LAWS(DLH)-2011-9-297

DDA Vs. KRISHNA CONSTRUCTION CO

Decided On September 26, 2011
D.D.A Appellant
V/S
KRISHNA CONSTRUCTION CO Respondents

JUDGEMENT

(1.) OMP No.392/2001 and OMP No.393/2001 which laid a challenge to two awards dated 27.7.2001 and 28.7.2001 were disposed of by passing a detailed judgment dated 25.1.2006 in OMP No.392/2001 and a short order passed in OMP No.393/2001. The two awards pertain to agreements No.1/EE/DD-VIII/86-97 and No.41/EE/DD-VIII/86-97. The awards were challenged qua claim No.9 by filing objections under Section 34 of the Arbitration & Conciliation Act 1996.

(2.) Learned counsel for the parties conceded that both contracts were pari materia and spanned around the same time and nature of disputes were near identical, and in any case, pertaining to claim No.9 raised by the respondent, where sums awarded by the learned Arbitrator are ' 14,28,801/- in award dated 27.7.2001 and ' 15,14,800/- in award dated 28.7.2001, the legal issue which arises for consideration with respect to the challenge to the award is the same.

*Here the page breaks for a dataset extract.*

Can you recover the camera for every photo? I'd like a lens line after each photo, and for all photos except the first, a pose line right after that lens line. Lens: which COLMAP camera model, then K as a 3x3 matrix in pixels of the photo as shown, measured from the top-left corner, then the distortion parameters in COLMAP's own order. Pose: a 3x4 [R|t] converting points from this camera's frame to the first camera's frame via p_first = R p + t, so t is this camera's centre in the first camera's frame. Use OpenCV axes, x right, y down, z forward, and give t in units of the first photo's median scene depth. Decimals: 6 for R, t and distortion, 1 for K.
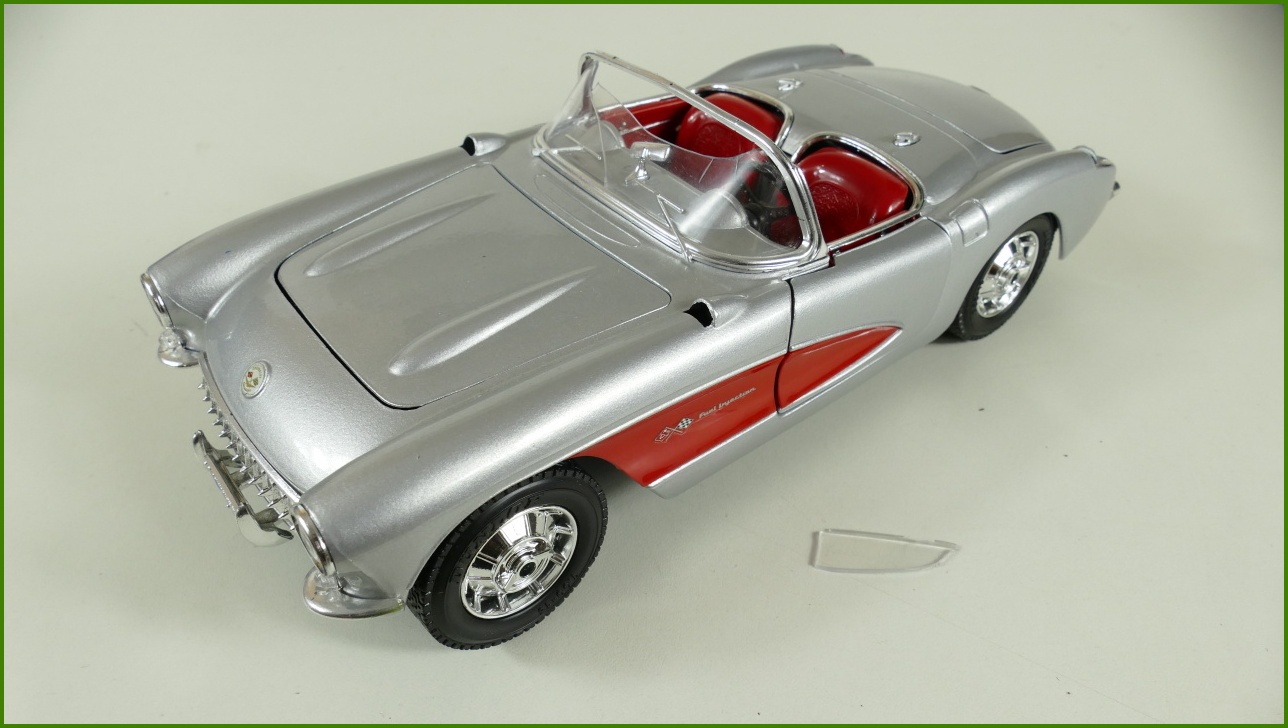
lens RADIAL K [[951.0, 0, 644.0], [0, 951.0, 364.0], [0, 0, 1]] dist [0.067522, 0.131250]
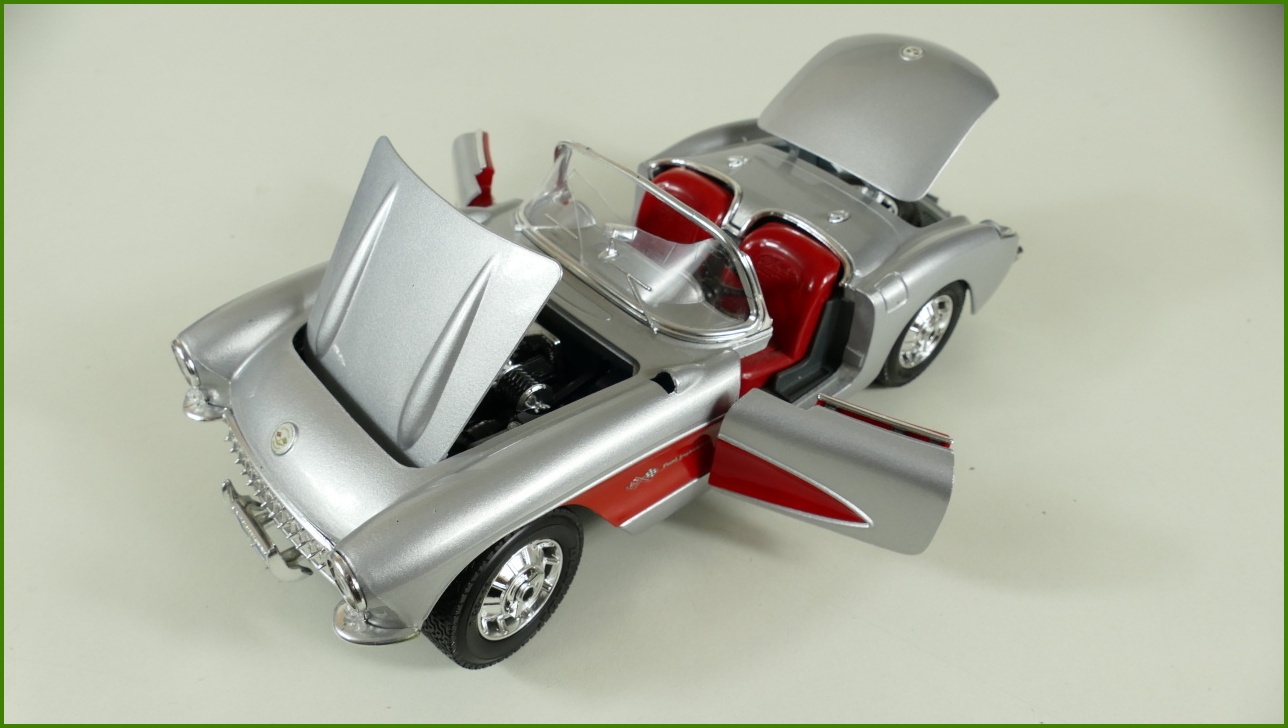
lens RADIAL K [[951.0, 0, 644.0], [0, 951.0, 364.0], [0, 0, 1]] dist [0.067522, 0.131250]
pose [[0.998626, 0.002815, 0.052328, -0.025042], [-0.002529, 0.999982, -0.005528, -0.059220], [-0.052342, 0.005388, 0.998615, -0.160953]]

(3.) Undisputably, both contracts had a clause numbered 10CC which stipulated that price increase in cost of labour and material would be recompensed to the contractor on the formula prescribed in the clause and suffice would it be to note that in the decision pronounced by a Division Bench of this Court reported as DDA vs. U.Kashyap, 1998 1 ArbLR 88 which was followed by another Division Bench in the decision reported as DDA vs. K.C.Goel & Co., 2001 2 AD(Del) 116 with reference to the decision of the Supreme Court reported as Associated Engineering Co. vs. Govt. of A.P. & Anr, 1991 2 ArbLR 180. it was held that where the contract specifies the method to recompense the contractor for escalation in the price of material and labour, the same would hold good even during the extended period of work. Same view has been followed by another Division Bench of this Court in the judgment reported as DDA vs. M/s.S.S.Jetley, 2000 7 AD(Del) 743.